Balboni: Wow, I mean, I think you as well as anybody, having lived through this part, this is hard. It's hard enough to run a clinical trial under the best of circumstances when you're not locked down. And then now go ahead and think about locking everybody down and trying to run a trial. The good thing for the company, of course, is that we are a virtual company. We have offices in Halifax, we have offices in Toronto, I spend a lot of my time in the US, our chief medical officer in Boston, and so we were using Zoom and other technologies to be able to meet virtually for a long time. So for the day-to-day operations of the company, it's really not any different. I do think that everybody, yourself included, will have to start to think about, selective reopening, what does that look like? And then how do we best leverage that without causing further outbreaks? I think, for the long-term-care setting that we're interested in, it’s a little bit of the opposite. They're developing new protocols, thankfully, and procedures to help lock down the facilities more quickly. That certainly presents challenges for a clinical trial. But in this case, it's the right thing to do. For all those reasons, I think this has been tough on everybody. But as a company, we certainly have been used to doing this. And we're just continuing to drive on with all of our programs.
Drug Topics®: So those are all the questions that I have. Is there anything else that you wanted to add a touch upon before we wrap up today?
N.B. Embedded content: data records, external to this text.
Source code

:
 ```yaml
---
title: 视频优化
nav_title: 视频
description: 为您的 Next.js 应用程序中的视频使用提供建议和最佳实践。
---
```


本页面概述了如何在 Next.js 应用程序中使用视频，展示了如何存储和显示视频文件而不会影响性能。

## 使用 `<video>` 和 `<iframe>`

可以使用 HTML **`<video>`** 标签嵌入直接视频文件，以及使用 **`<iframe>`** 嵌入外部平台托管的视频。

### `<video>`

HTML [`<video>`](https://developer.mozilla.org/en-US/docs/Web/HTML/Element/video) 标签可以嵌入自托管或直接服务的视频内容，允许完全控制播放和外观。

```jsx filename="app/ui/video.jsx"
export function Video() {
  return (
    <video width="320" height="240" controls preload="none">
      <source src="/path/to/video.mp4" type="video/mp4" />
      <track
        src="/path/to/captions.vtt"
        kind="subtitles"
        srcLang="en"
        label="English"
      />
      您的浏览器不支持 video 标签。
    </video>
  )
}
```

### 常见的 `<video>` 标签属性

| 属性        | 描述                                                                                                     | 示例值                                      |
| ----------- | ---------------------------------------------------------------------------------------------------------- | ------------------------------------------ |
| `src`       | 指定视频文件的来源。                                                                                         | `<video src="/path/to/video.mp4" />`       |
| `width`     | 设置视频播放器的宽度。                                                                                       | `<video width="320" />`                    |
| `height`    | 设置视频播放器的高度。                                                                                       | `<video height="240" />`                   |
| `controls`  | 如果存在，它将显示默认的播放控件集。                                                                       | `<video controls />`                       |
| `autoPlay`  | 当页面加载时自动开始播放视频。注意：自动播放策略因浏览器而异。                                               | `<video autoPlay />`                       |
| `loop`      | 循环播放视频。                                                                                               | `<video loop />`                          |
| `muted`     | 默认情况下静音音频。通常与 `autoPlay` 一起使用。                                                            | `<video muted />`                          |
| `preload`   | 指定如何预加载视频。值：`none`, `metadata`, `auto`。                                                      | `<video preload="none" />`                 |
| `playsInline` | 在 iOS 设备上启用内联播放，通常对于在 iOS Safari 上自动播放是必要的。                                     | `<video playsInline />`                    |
Balboni: I would say that my soapbox issue is running the randomized control trials. We've got to do the hard work to demonstrate whether or not these drugs work, or we run the risk of a hydroxychloroquine-like repeat in the market, which is not good for anybody. Nobody still knows whether or not that works. And by retracting studies and stopping and starting, it's really tough for the investigators to do the to do the work of enrolling, and so best to not do publication by press release. Hopefully we're avoiding that and others that have so far as well, but hopefully good things to come. At least we're asking the right question and running the right trial.
Drug Topics®: Dr. Balboni, thank you so much for joining me today.
Balboni: Thanks for having me.
Editor’s note: This interview transcription has been lightly edited for style and clarity.